Iso E Super's Secret Family: Meet the Isomers


The term "Iso E Super" often refers to a complex mixture of isomers – molecules with the same chemical formula but different structures.


Each isomer plays a role in the overall scent, adding its unique nuances to the blend.


  • Arborone (Iso E Super Plus): This particular isomer, discovered in the 1990s, stole the spotlight when scientists realised it was responsible for the majority of Iso E Super's characteristic scent. Although present in small amounts (around 5%) in the original Iso E Super mixture, Arborone is incredibly potent, boasting an odour threshold 100,000 times lower than that of the main Iso E Super molecule. However, its complex structure makes it challenging to manufacture in isolation, explaining why it's not sold separately.

  • Georgywood: This isomer, developed by Givaudan, offers a similar woody-ambery character to Arborone, but with a fresh, minty twist. However, Georgywood is a captive molecule, only available to Givaudan perfumers.

  • Iso Gamma: This isomer stands out for its greater polarity compared to Iso E Super. This characteristic translates to a lower tendency to accumulate in the environment and living organisms (bioaccumulate). Iso Gamma is known to possess a more vibrant and fresh aroma, with citrusy and green notes, lending an uplifting quality to fragrances. While it was initially a captive ingredient of IFF, products with high Iso Gamma content are now commercially available.



Trade Names and Market Presence


Iso E Super’s popularity is so widespread that it’s produced under various trade names by multiple manufacturers.

These include Timber Silk (IFF), with high levels of Arborone, and Sylvamber (DRT), known for its balanced woody-amber notes.

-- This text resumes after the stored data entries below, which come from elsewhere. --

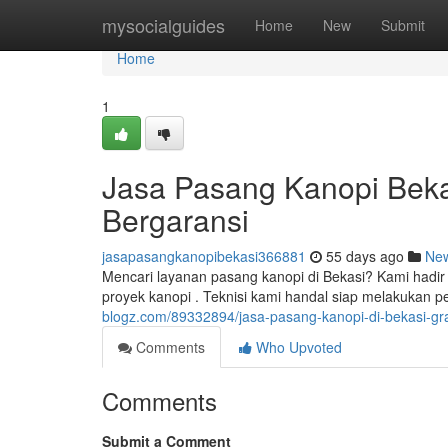
Home
mysocialguides
Home
New
Submit
Home
1
Jasa Pasang Kanopi Bekas
Bergaransi
jasapasangkanopibekasi366881
55 days ago
Ne
Mencari layanan pasang kanopi di Bekasi? Kami hadir 
proyek kanopi . Teknisi kami handal siap melakukan
blogz.com/89332894/jasa-pasang-kanopi-di-bekasi-gra
Comments
Who Upvoted
Comments
Submit a Comment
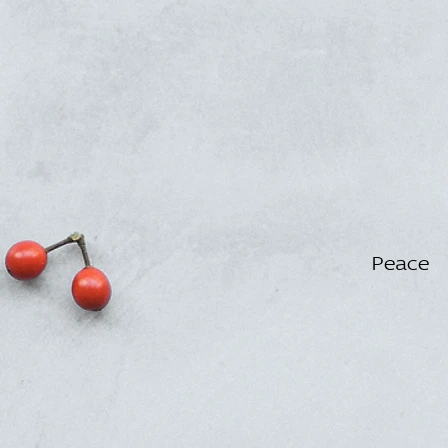
Peace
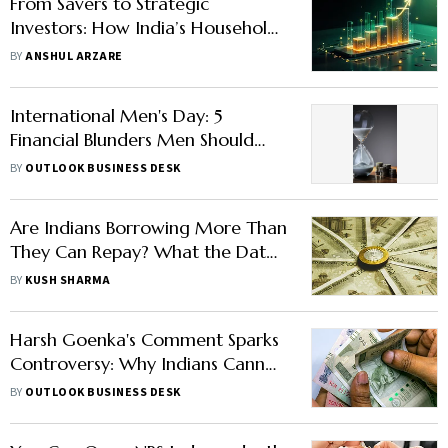
From Savers to Strategic
Investors: How India’s Households
Can Make the Shift
BY
ANSHUL ARZARE
International Men's Day: 5
Financial Blunders Men Should
Avoid
BY
OUTLOOK BUSINESS DESK
Are Indians Borrowing More Than
They Can Repay? What the Data
Shows
BY
KUSH SHARMA
Harsh Goenka's Comment Sparks
Controversy: Why Indians Cannot
Save Rs 600 a Day
BY
OUTLOOK BUSINESS DESK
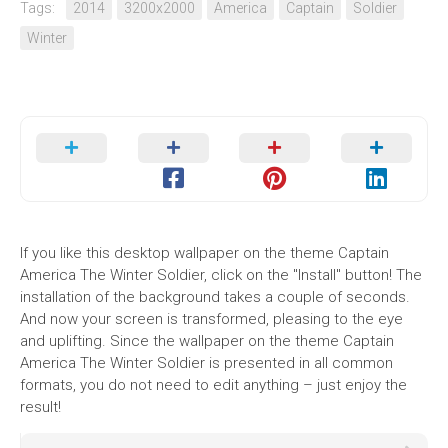
Tags:
2014
3200x2000
America
Captain
Soldier
Winter
If you like this desktop wallpaper on the theme Captain
America The Winter Soldier, click on the "Install" button! The
installation of the background takes a couple of seconds.
And now your screen is transformed, pleasing to the eye
and uplifting. Since the wallpaper on the theme Captain
America The Winter Soldier is presented in all common
formats, you do not need to edit anything – just enjoy the
result!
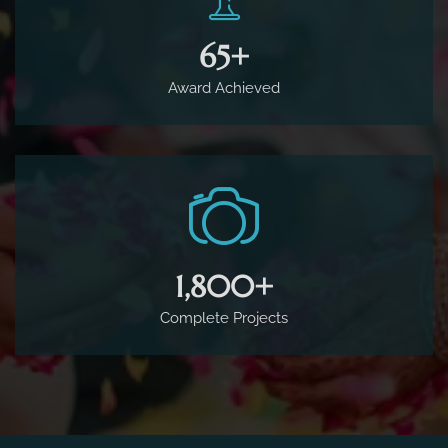
65
+
Award Achieved
1,800
+
Complete Projects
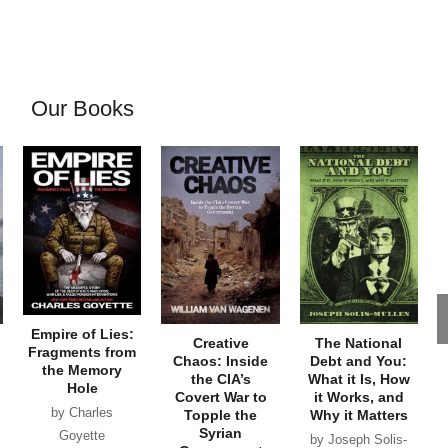
Our Books
Empire of Lies:
Creative
The National
Fragments from
Chaos: Inside
Debt and You:
the Memory
the CIA’s
What it Is, How
Hole
Covert War to
it Works, and
by Charles
Topple the
Why it Matters
Syrian
Goyette
by Joseph Solis-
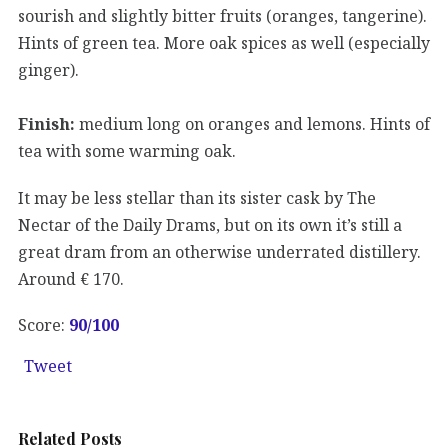
sourish and slightly bitter fruits (oranges, tangerine).
Hints of green tea. More oak spices as well (especially
ginger).
Finish:
medium long on oranges and lemons. Hints of
tea with some warming oak.
It may be less stellar than its sister cask by The
Nectar of the Daily Drams, but on its own it’s still a
great dram from an otherwise underrated distillery.
Around € 170.
Score:
90
/100
Tweet
Related Posts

Safety and Environmental Considerations


While generally safe, Iso E Super can cause skin sensitivity in some individuals. Studies have shown it may cause minor irritation in high doses but is considered safe under IFRA guidelines.

Some environmental concerns have also been raised regarding its bioaccumulation, particularly in wildlife, prompting manufacturers to explore lower-impact isomers like Iso Gamma.

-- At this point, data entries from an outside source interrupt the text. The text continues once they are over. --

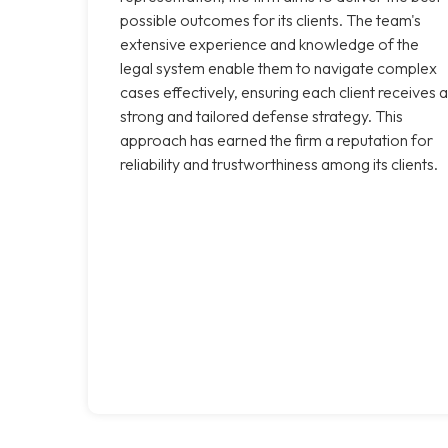
possible outcomes for its clients. The team's
extensive experience and knowledge of the
legal system enable them to navigate complex
cases effectively, ensuring each client receives a
strong and tailored defense strategy. This
approach has earned the firm a reputation for
reliability and trustworthiness among its clients.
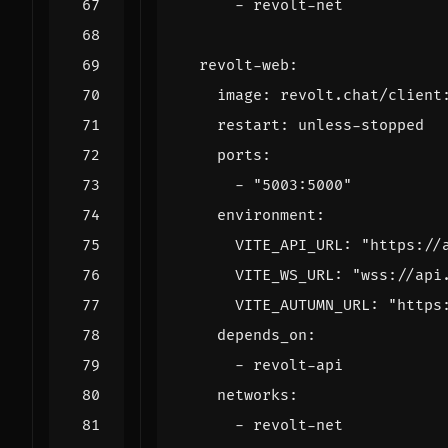
- 
revolt-net
revolt-web
:
image
:
revolt.chat/client
restart
:
unless-stopped
ports
:
- 
"5003:5000"
environment
:
VITE_API_URL
:
"https://
VITE_WS_URL
:
"wss://api
VITE_AUTUMN_URL
:
"https
depends_on
:
- 
revolt-api
networks
:
- 
revolt-net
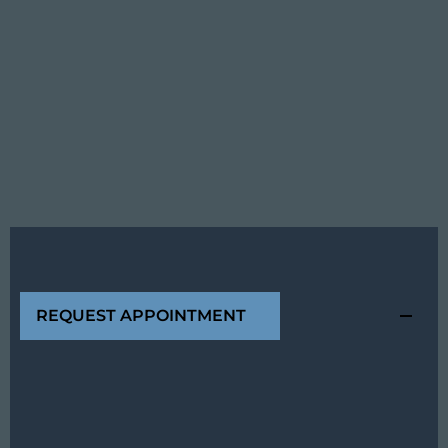
REQUEST APPOINTMENT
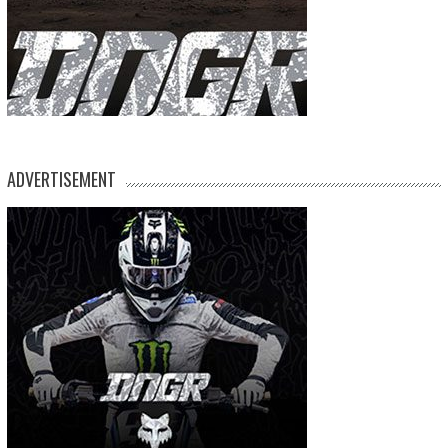
ADVERTISEMENT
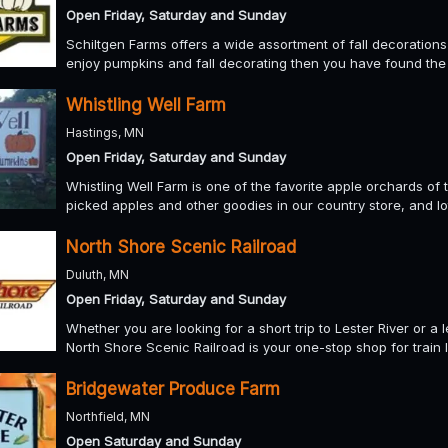
Open Friday, Saturday and Sunday
Schiltgen Farms offers a wide assortment of fall decoration
enjoy pumpkins and fall decorating then you have found the 
Whistling Well Farm
Hastings, MN
Open Friday, Saturday and Sunday
Whistling Well Farm is one of the favorite apple orchards o
picked apples and other goodies in our country store, and lo
North Shore Scenic Railroad
Duluth, MN
Open Friday, Saturday and Sunday
Whether you are looking for a short trip to Lester River or a 
North Shore Scenic Railroad is your one-stop shop for train l
Bridgewater Produce Farm
Northfield, MN
Open Saturday and Sunday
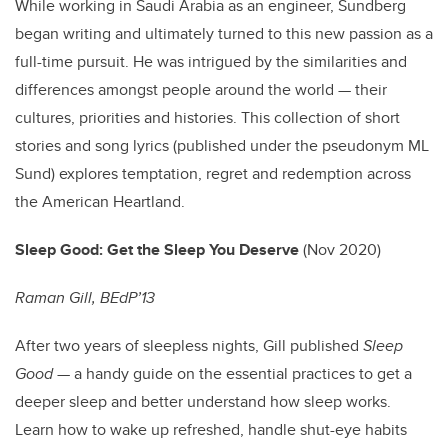
While working in Saudi Arabia as an engineer, Sundberg
began writing and ultimately turned to this new passion as a
full-time pursuit. He was intrigued by the similarities and
differences amongst people around the world — their
cultures, priorities and histories. This collection of short
stories and song lyrics (published under the pseudonym ML
Sund) explores temptation, regret and redemption across
the American Heartland.
Sleep Good: Get the Sleep You Deserve
(Nov 2020)
Raman Gill, BEdP’13
After two years of sleepless nights, Gill published
Sleep
Good
— a handy guide on the essential practices to get a
deeper sleep and better understand how sleep works.
Learn how to wake up refreshed, handle shut-eye habits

Iso E Super: The Molecule That Changed Perfumery Forever


Iso E Super has reshaped the fragrance landscape, and its legacy only continues to grow.

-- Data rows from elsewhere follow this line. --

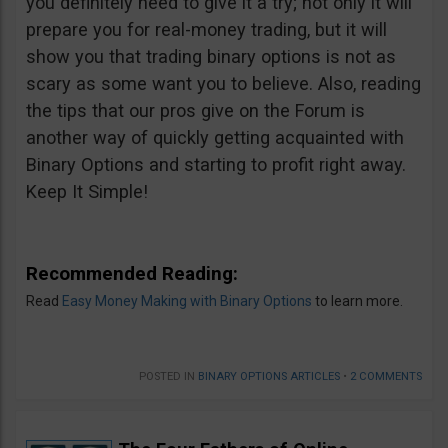
you definitely need to give it a try; not only it will
prepare you for real-money trading, but it will
show you that trading binary options is not as
scary as some want you to believe. Also, reading
the tips that our pros give on the Forum is
another way of quickly getting acquainted with
Binary Options and starting to profit right away.
Keep It Simple!
Recommended Reading:
Read
Easy Money Making with Binary Options
to learn more.
POSTED IN
BINARY OPTIONS ARTICLES
•
2 COMMENTS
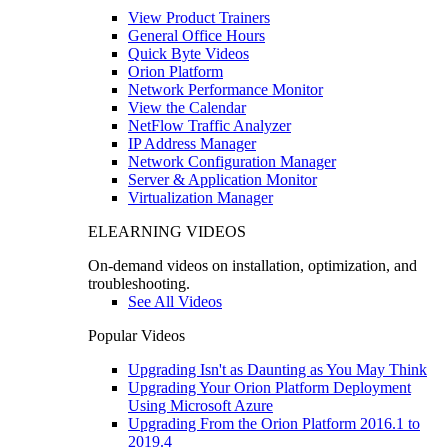
View Product Trainers
General Office Hours
Quick Byte Videos
Orion Platform
Network Performance Monitor
View the Calendar
NetFlow Traffic Analyzer
IP Address Manager
Network Configuration Manager
Server & Application Monitor
Virtualization Manager
ELEARNING VIDEOS
On-demand videos on installation, optimization, and
troubleshooting.
See All Videos
Popular Videos
Upgrading Isn't as Daunting as You May Think
Upgrading Your Orion Platform Deployment
Using Microsoft Azure
Upgrading From the Orion Platform 2016.1 to
2019.4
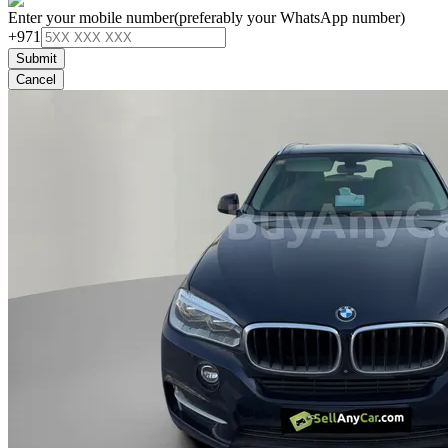
Enter your mobile number
(preferably your WhatsApp number)
+971
Submit
Cancel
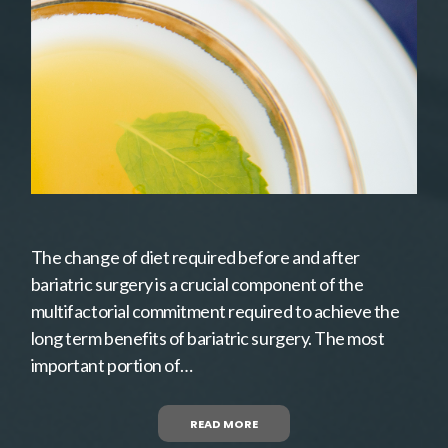
The change of diet required before and after
bariatric surgery is a crucial component of the
multifactorial commitment required to achieve the
long term benefits of bariatric surgery. The most
important portion of…
READ MORE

Its blend of mystery and subtlety offers a reminder that sometimes the most powerful scents are the ones that whisper rather than shout.


The molecule’s appeal lies in its ability to adapt to the individual, enhancing one’s unique scent rather than masking it.


Whether it’s the woody warmth, the subtle musk, or the personalized aura, Iso E Super remains a testament to how one molecule can redefine the art of fragrance creation.



"Iso E Super isn’t just a molecule," says perfumer Francis Kurkdjian. "It’s a feeling—a hint of something you can’t quite touch but can’t let go of either."


This mysterious molecule has proven that sometimes, the most intriguing stories in perfumery are those that leave just enough to the imagination.